@maziek
Obecnie każdy siedzi w swojej własnej studni potencjału informatycznego i małe ma szanse, aby się wydobyć - a jak się wydobędzie to wpadnie do najbliżej położonej, na widok z lotu ptaka nie ma praktycznie szans. I że to powoduje taka polaryzację w społeczeństwie, bo nikt z nikim nie ma wspólnej bazy. Zgadzam się z tym.
Udoskonalając tę trafną diagnozę, chcę wskazać - po pierwsze - że te studnie nie są ściśle rozgraniczone i twarde (jak np. kręgi betonowe w sąsiednich studniach wodnych), tylko rozmyte i miętkie, na dodatek z niejaką interferencją. Po drugie, jeśli polaryzacja bierze się od polusa czyli bieguna, to une potocznie są dwa, więc w cytowanym kontekście lepiej mówić nie o dwóch polusach, lecz o mnogich "podziałach". To wszystko oczywiście są tylko językowe niuanse i duperele.

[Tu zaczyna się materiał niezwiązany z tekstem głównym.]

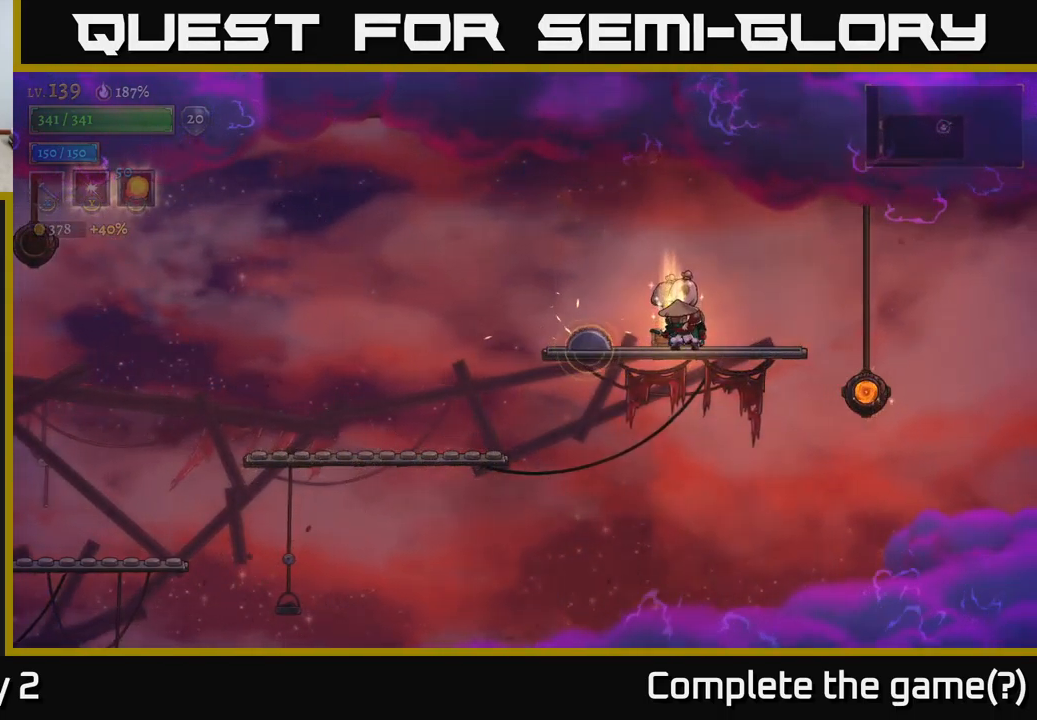
{"buttons": [], "left_stick": "left", "right_stick": "center", "events": [[217, "left_stick", "right"], [267, "A", "down"], [334, "A", "up"], [334, "left_stick", "left"]]}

Prócz gruntownych i niemal wojennych (pis-antypis) podziałów społecznych da się w tej sferze zaobserwować jeszcze inne zjawisko:
niewiary w nic. Coraz bardziej mogę wierzyć tylko swoim zmysłom, paru wypróbowanym autorytetom, a resztę muszę skrzętnie przepuszczać przez wieloźródłowe sita swego wybitnego rozumu. To z kolei staje się coraz bardziej niemożliwe ze względu na SKS oraz informacyjny potop.
JP2 pewnie miał co innego na myśli, ale na przełomie tysiącleci naprawdę zstąpił internetowy
Duch Niczyj i coraz szybciej odmienia oblicze ziemi. Tej ziemi.
R.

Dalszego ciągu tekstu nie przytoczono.